Current Status of Transcranial Direct Current Stimulation in Posttraumatic Stress and Other Anxiety Disorders.

Several empirically supported treatments have been identified for post-traumatic stress disorder (PTSD), yet a sizable number of patients are either unable to tolerate these approaches or remain symptomatic following treatment. Transcranial direct current stimulation (tDCS) is a well-tolerated method of modulating neuronal excitability that may hold promise as a novel intervention in PTSD and related disorders.

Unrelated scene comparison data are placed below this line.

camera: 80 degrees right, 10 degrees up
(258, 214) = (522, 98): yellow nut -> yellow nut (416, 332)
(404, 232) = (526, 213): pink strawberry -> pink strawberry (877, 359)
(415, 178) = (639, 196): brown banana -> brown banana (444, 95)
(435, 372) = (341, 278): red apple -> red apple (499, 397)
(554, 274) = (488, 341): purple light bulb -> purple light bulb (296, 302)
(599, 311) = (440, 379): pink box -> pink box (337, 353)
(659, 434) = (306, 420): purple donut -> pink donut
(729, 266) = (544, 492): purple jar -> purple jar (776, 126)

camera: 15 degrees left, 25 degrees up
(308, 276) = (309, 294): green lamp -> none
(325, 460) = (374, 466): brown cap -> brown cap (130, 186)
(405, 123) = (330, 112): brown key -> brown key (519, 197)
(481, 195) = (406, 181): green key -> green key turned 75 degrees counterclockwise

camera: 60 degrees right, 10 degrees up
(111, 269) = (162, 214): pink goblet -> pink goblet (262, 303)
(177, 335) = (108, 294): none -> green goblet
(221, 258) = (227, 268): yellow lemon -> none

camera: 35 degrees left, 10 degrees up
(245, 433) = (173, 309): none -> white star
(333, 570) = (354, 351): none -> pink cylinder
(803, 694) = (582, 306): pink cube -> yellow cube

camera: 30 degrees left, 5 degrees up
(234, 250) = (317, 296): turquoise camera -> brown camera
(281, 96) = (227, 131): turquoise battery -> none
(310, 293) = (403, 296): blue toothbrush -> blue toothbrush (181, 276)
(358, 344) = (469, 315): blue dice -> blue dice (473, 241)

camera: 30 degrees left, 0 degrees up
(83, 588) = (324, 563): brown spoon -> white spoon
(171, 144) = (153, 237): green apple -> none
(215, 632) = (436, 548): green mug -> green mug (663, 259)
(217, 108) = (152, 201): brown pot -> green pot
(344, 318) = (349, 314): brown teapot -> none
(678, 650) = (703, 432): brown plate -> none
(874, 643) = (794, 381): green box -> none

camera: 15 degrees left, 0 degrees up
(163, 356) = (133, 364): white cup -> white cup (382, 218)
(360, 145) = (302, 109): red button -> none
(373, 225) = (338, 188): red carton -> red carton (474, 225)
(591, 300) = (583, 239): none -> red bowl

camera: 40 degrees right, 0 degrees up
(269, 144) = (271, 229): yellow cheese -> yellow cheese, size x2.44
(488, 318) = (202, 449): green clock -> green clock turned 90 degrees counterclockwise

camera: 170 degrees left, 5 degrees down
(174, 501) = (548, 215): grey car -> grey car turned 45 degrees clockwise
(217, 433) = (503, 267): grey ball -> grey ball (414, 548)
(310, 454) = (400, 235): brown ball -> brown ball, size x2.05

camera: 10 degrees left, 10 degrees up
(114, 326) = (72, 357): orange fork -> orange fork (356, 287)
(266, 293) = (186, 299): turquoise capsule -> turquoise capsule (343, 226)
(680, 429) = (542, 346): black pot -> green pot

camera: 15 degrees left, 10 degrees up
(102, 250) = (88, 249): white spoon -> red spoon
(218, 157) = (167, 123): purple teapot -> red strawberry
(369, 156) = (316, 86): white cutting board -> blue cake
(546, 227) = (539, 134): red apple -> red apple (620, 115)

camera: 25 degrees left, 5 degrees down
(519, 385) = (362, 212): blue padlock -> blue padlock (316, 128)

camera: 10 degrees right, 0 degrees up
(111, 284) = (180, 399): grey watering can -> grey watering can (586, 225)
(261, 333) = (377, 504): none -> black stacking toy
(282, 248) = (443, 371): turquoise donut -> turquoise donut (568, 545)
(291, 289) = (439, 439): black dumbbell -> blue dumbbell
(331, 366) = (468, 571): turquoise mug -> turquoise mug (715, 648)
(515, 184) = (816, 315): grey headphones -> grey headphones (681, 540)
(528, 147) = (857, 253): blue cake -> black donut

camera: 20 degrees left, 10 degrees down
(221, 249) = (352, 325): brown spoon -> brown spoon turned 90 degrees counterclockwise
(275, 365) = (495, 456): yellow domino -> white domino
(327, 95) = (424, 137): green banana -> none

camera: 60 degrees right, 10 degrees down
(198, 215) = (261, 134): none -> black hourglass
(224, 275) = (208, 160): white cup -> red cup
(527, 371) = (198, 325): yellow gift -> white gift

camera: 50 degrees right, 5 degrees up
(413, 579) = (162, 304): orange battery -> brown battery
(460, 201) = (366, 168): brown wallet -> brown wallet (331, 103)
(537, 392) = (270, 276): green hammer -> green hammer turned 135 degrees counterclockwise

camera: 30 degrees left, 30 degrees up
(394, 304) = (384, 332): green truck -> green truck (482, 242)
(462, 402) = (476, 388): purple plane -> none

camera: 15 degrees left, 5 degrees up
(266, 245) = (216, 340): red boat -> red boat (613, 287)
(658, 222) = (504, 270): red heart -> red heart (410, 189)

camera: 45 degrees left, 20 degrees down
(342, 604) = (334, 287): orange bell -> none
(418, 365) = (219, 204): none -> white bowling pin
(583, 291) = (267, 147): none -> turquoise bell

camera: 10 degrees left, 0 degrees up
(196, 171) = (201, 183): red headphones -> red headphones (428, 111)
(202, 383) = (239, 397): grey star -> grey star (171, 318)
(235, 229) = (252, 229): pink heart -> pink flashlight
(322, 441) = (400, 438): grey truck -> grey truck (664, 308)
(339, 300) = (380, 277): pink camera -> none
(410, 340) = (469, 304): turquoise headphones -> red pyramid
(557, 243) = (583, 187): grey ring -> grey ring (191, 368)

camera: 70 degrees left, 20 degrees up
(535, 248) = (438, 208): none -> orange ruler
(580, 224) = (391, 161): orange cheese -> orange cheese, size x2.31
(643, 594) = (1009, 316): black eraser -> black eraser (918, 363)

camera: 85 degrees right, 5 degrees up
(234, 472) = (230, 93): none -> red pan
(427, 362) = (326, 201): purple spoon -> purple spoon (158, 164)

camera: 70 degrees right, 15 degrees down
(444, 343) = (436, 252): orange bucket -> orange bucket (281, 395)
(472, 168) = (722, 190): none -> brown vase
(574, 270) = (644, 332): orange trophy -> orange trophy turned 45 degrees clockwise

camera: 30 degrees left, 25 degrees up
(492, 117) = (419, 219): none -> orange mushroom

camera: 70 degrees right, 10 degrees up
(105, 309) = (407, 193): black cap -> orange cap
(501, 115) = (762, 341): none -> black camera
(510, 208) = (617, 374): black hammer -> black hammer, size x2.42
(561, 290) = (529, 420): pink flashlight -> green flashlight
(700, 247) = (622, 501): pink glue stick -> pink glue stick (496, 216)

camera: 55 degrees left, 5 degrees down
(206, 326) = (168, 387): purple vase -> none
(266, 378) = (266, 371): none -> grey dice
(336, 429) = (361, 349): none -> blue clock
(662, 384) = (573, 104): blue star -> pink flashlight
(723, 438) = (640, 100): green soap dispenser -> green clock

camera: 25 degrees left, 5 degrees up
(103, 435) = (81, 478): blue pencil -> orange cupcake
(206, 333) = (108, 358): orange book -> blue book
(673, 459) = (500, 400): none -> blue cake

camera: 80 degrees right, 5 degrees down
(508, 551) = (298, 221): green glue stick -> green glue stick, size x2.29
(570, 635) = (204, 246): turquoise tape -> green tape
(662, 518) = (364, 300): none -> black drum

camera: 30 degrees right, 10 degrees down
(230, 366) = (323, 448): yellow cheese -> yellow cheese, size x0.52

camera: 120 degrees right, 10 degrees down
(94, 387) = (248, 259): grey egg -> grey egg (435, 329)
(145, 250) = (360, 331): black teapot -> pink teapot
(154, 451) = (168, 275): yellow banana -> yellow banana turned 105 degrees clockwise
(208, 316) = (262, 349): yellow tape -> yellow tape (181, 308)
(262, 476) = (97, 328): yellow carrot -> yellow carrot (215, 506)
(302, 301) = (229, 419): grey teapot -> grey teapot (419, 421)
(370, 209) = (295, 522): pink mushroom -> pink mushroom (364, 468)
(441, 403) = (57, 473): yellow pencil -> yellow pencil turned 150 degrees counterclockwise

The current review summarizes literature on the disrupted neural circuitry in PTSD and discusses the rationale for the commonly targeted prefrontal cortex (PFC) as it relates to PTSD. We then review the few prior (case) studies that have evaluated tDCS in patients with PTSD (1 study) and other anxiety disorders (4 studies). There was considerable variability in both the methods/justification for selecting the targeted brain region(s) and the tDCS montage used, which obscured any clear trends in the data. Finally, we describe the rationale for our ongoing study that specifically targets the lateral temporal cortex as a method of treating the symptoms of hyperarousal and re-experiencing in PTSD. Overall, it is clear that additional work is needed to establish dosing (e.g., intensity and duration of sessions, number of sessions) and optimal treatment targets as well as to identify synergistic effects with existing treatments.